▸ Your assignment: Transcribe, exactly and in full, every record shown below, while omitting its images.

▸ Given entries:
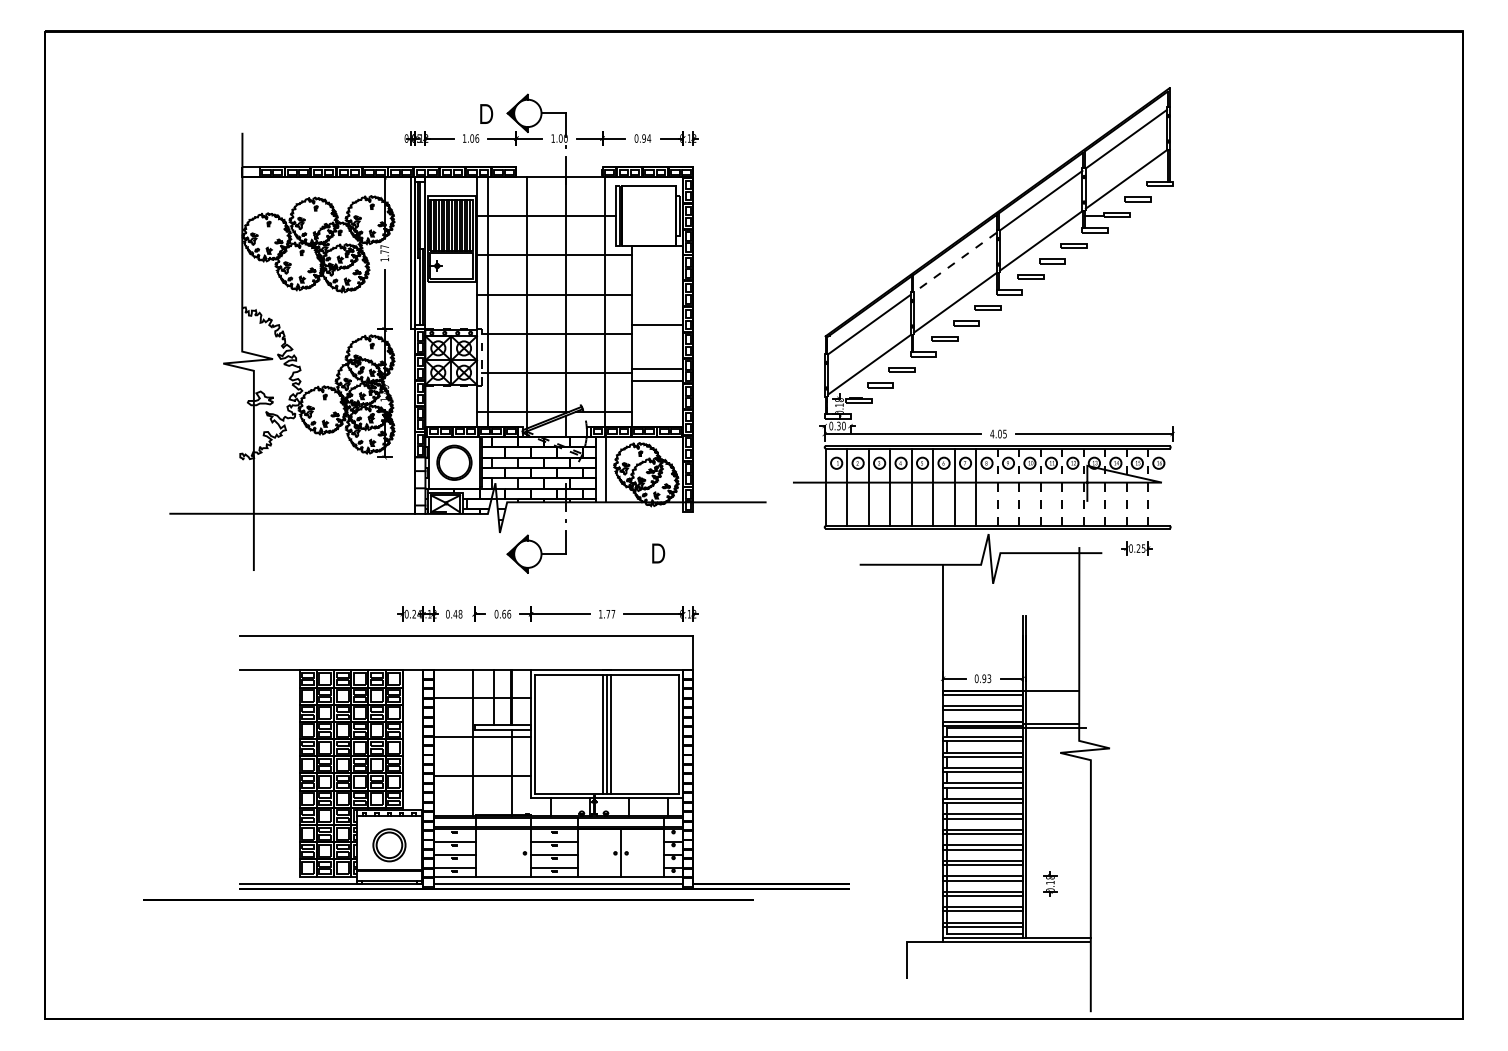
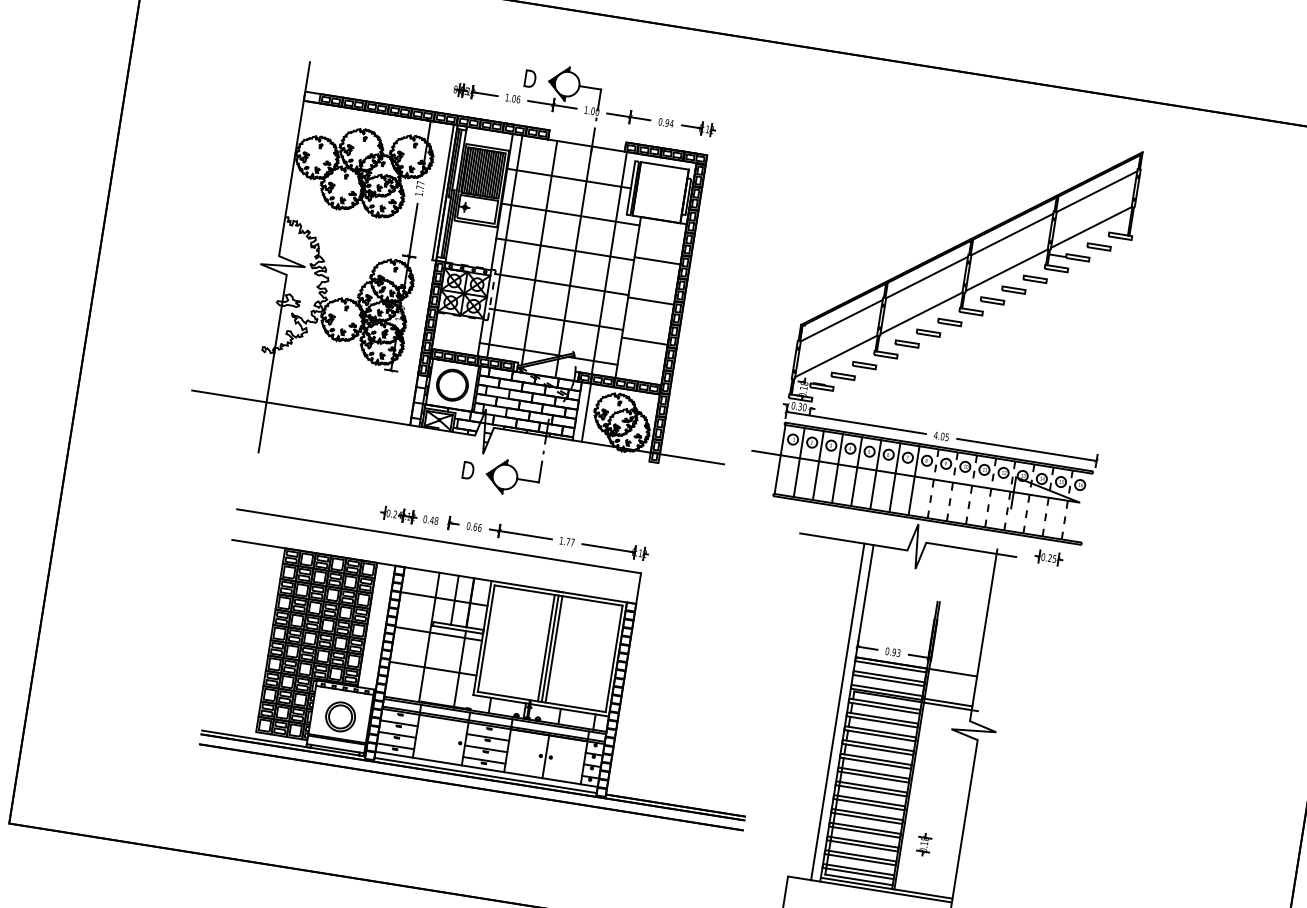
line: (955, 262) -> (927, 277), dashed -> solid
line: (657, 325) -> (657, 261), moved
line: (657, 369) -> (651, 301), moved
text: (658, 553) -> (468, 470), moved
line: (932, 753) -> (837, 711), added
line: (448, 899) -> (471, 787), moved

▸ Answer below:
line: (955, 262) -> (927, 277), dashed -> solid
line: (657, 325) -> (657, 261), moved
line: (657, 369) -> (651, 301), moved
text: (658, 553) -> (468, 470), moved
line: (932, 753) -> (837, 711), added
line: (448, 899) -> (471, 787), moved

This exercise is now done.